What is being asked — Transcribe, starting at the line with "8: (307, 174, 8.57)" and ending at the line with "41: (183, 219, 19.86)", every line of the material below exactly, but leave out the pictures and anything outside that span.
(Task data Opens)
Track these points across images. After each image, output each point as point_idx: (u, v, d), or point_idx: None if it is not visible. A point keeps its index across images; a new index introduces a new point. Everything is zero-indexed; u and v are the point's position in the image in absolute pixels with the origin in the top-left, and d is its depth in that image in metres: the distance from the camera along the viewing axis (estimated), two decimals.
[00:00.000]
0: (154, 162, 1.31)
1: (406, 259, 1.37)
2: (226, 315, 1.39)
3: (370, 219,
(Task data Closes)
(Task data Opens)
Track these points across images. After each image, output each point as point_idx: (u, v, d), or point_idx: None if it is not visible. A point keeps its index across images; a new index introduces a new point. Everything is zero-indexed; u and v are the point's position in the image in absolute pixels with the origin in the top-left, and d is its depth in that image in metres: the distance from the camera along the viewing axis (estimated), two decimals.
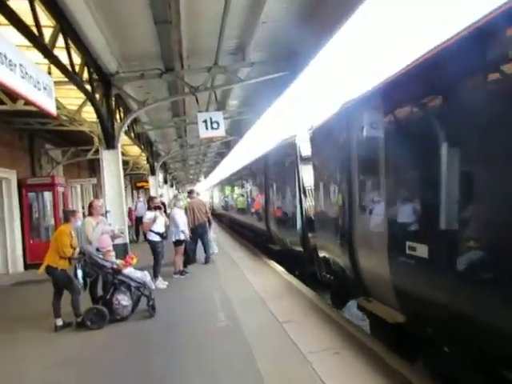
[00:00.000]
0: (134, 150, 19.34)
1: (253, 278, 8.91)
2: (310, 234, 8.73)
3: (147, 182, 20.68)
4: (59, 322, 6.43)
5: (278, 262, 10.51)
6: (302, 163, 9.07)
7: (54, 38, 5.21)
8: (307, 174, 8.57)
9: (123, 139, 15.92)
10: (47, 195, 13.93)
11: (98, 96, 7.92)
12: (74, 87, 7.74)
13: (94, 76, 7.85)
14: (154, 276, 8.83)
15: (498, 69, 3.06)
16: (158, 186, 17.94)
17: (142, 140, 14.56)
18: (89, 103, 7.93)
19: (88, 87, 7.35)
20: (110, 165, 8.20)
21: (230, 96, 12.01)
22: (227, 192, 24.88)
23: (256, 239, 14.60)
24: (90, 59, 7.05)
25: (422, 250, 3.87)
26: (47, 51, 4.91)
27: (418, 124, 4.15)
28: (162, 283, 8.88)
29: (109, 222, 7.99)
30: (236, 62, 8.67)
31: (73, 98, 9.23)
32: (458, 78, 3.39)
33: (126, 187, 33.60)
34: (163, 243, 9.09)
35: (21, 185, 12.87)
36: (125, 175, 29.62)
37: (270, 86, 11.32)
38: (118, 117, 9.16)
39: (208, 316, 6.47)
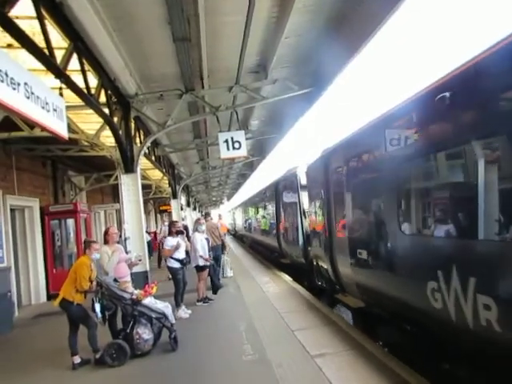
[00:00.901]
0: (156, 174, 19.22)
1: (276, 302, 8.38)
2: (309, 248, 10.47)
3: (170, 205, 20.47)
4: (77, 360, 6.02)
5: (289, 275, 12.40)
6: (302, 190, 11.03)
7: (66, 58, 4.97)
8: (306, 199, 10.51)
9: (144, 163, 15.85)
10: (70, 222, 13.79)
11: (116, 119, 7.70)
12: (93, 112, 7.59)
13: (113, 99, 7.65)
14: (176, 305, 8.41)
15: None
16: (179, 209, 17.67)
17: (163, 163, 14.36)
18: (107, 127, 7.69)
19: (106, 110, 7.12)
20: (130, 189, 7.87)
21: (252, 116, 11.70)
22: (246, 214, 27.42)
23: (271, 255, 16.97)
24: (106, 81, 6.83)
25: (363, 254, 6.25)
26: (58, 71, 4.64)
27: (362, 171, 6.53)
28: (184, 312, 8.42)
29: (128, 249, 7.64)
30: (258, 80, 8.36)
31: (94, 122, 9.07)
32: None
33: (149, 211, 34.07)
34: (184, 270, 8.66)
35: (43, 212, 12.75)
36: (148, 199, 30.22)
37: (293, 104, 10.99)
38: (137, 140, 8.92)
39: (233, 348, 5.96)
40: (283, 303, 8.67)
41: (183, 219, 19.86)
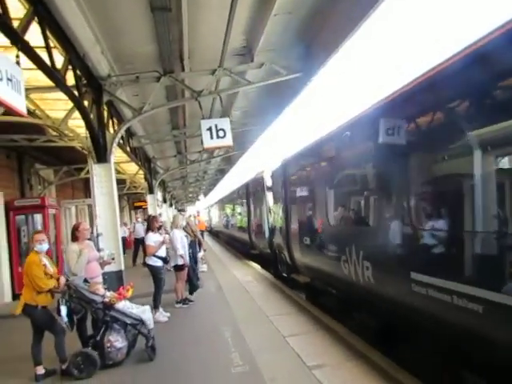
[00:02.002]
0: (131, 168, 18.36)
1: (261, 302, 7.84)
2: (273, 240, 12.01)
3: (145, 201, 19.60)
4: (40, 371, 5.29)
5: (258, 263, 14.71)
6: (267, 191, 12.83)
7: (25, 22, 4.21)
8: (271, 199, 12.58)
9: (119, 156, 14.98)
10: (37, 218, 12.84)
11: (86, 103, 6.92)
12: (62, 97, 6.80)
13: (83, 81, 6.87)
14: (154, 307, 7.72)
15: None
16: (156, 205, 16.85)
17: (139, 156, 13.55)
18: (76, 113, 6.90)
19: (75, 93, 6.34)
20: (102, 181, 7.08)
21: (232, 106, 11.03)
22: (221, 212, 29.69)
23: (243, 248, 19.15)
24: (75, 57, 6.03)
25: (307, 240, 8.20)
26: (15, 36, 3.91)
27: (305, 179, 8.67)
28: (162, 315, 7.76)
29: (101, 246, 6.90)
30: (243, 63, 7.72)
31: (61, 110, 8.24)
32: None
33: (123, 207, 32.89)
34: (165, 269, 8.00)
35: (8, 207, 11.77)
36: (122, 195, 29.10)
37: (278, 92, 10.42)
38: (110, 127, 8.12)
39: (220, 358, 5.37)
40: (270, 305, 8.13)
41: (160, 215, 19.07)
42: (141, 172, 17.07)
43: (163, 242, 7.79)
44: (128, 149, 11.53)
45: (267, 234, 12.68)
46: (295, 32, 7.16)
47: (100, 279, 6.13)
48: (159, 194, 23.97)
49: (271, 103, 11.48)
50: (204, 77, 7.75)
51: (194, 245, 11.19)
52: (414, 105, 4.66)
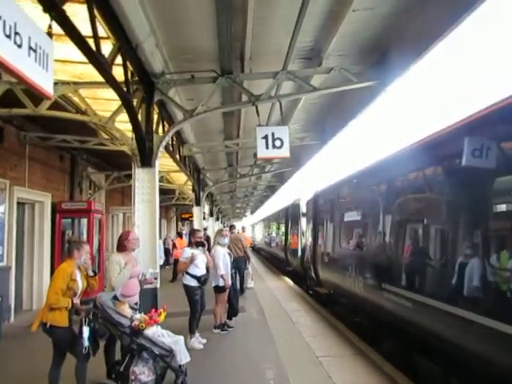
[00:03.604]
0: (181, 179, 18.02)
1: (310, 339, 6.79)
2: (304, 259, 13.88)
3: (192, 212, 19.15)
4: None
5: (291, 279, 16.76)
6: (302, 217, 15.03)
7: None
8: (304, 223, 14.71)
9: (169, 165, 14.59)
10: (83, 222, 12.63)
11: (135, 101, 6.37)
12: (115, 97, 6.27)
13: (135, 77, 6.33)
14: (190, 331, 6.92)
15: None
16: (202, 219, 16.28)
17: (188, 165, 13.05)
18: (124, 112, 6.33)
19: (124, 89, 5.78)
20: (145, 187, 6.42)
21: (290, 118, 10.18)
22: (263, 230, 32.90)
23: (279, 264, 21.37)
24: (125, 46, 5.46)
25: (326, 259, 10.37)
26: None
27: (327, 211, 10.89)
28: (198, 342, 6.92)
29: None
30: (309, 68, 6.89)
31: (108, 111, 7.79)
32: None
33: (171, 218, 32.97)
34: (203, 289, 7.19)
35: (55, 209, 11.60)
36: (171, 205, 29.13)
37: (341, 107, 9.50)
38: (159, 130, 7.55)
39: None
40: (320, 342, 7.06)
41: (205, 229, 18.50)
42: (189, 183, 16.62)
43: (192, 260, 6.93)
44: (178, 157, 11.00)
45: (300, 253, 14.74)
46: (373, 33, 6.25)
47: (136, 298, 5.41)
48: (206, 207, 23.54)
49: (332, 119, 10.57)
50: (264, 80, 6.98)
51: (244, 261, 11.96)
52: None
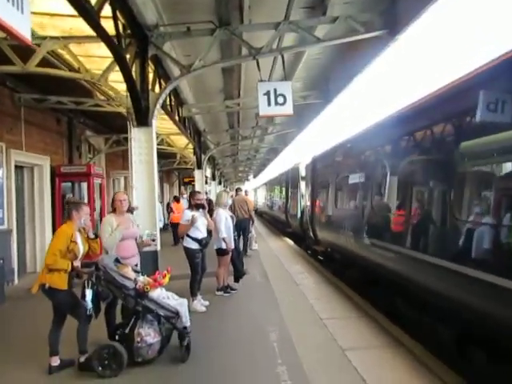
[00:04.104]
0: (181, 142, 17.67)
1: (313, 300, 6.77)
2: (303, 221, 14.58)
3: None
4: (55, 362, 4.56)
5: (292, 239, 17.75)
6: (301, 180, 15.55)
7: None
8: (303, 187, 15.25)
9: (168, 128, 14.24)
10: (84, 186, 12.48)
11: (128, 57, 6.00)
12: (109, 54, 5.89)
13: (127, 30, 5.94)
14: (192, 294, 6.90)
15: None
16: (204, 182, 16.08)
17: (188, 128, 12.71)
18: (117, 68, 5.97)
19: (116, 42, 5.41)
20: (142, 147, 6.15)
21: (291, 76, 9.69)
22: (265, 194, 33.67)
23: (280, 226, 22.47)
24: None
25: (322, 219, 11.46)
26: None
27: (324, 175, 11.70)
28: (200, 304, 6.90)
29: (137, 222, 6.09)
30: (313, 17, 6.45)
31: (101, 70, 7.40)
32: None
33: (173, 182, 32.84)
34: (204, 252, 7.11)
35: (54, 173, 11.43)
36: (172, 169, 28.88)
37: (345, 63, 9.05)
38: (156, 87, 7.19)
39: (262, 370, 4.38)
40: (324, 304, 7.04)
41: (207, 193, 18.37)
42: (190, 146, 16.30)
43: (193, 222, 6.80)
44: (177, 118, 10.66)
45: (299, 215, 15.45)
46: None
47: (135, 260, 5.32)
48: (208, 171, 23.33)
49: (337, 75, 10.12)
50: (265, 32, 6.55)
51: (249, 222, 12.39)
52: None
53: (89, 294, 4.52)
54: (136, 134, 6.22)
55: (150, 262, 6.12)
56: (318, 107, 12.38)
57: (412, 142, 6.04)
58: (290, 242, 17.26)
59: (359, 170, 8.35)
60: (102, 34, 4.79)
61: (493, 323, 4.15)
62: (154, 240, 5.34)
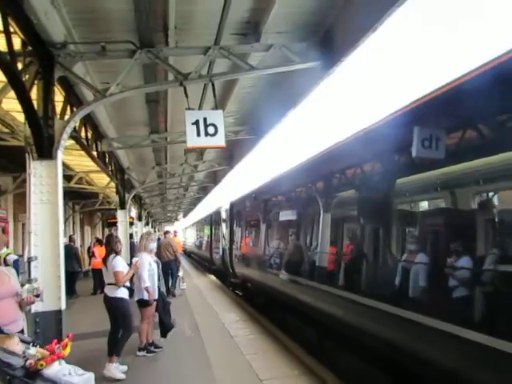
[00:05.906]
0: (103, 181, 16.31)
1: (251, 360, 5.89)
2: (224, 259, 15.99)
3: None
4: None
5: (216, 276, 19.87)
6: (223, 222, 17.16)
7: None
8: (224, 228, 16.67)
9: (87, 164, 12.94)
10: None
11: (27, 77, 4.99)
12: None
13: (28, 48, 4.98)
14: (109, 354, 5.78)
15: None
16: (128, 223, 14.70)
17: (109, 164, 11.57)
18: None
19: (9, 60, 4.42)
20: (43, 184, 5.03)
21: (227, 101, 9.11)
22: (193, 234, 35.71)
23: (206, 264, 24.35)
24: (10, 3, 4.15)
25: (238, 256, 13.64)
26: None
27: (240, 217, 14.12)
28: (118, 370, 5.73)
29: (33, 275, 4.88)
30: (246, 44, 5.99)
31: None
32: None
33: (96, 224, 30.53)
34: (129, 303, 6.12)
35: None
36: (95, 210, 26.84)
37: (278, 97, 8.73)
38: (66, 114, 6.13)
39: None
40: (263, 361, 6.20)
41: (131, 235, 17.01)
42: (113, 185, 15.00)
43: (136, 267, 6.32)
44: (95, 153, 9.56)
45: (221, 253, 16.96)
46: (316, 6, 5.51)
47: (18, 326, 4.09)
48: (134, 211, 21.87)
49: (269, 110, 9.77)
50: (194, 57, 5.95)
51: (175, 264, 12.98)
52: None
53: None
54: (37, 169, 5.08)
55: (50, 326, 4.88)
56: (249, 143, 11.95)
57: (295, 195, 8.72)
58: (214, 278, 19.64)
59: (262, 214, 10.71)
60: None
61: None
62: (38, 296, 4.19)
(Task data Closes)
(Task data Opens)
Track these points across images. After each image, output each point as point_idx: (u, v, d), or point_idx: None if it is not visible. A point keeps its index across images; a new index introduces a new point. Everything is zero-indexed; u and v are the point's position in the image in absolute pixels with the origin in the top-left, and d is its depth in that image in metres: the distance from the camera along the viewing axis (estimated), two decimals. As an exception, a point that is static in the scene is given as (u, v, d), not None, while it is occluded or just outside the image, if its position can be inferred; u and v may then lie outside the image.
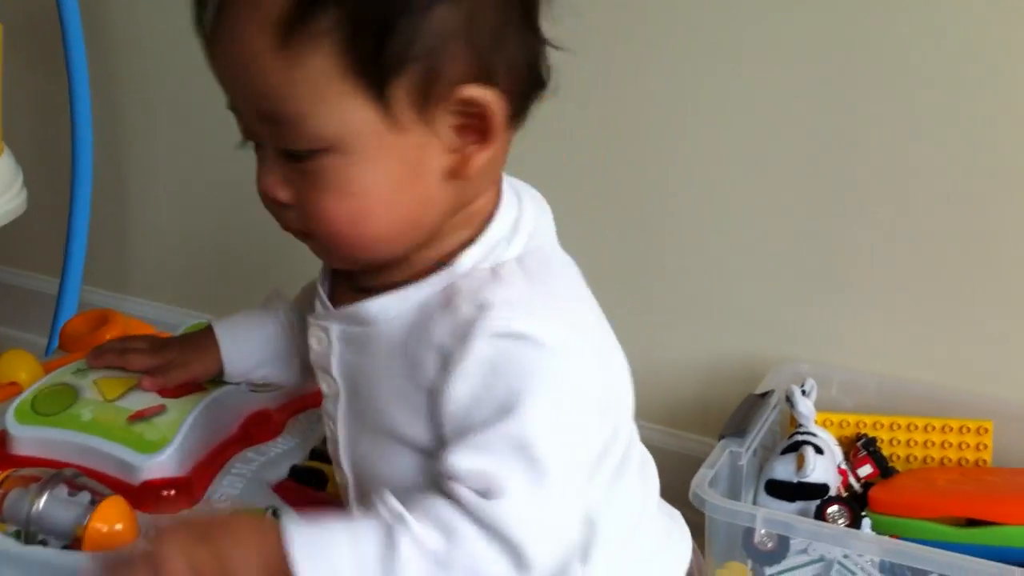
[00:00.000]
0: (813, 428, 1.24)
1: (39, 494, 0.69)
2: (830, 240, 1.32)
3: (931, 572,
(Task data Closes)
Task response —
8: (307, 174, 8.57)
9: (123, 139, 15.92)
10: (47, 195, 13.93)
11: (98, 96, 7.92)
12: (74, 87, 7.74)
13: (94, 76, 7.85)
14: (154, 276, 8.83)
15: (498, 69, 3.06)
16: (158, 186, 17.94)
17: (142, 140, 14.56)
18: (89, 103, 7.93)
19: (88, 87, 7.35)
20: (110, 165, 8.20)
21: (230, 96, 12.01)
22: (227, 192, 24.88)
23: (256, 239, 14.60)
24: (90, 59, 7.05)
25: (422, 250, 3.87)
26: (47, 51, 4.91)
27: (418, 124, 4.15)
28: (162, 283, 8.88)
29: (109, 222, 7.99)
30: (236, 62, 8.67)
31: (73, 98, 9.23)
32: (458, 78, 3.39)
33: (126, 187, 33.60)
34: (163, 243, 9.09)
35: (21, 185, 12.87)
36: (125, 175, 29.62)
37: (270, 86, 11.32)
38: (118, 117, 9.16)
39: (208, 316, 6.47)
[00:00.901]
0: (156, 174, 19.22)
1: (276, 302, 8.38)
2: (309, 248, 10.47)
3: (170, 205, 20.47)
4: (77, 360, 6.02)
5: (289, 275, 12.40)
6: (302, 190, 11.03)
7: (66, 58, 4.97)
8: (306, 199, 10.51)
9: (144, 163, 15.85)
10: (70, 222, 13.79)
11: (116, 119, 7.70)
12: (93, 112, 7.59)
13: (113, 99, 7.65)
14: (176, 305, 8.41)
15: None
16: (179, 209, 17.67)
17: (163, 163, 14.36)
18: (107, 127, 7.69)
19: (106, 110, 7.12)
20: (130, 189, 7.87)
21: (252, 116, 11.70)
22: (246, 214, 27.42)
23: (271, 255, 16.97)
24: (106, 81, 6.83)
25: (363, 254, 6.25)
26: (58, 71, 4.64)
27: (362, 171, 6.53)
28: (184, 312, 8.42)
29: (128, 249, 7.64)
30: (258, 80, 8.36)
31: (94, 122, 9.07)
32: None
33: (149, 211, 34.07)
34: (184, 270, 8.66)
35: (43, 212, 12.75)
36: (148, 199, 30.22)
37: (293, 104, 10.99)
38: (137, 140, 8.92)
39: (233, 348, 5.96)
40: (283, 303, 8.67)
41: (183, 219, 19.86)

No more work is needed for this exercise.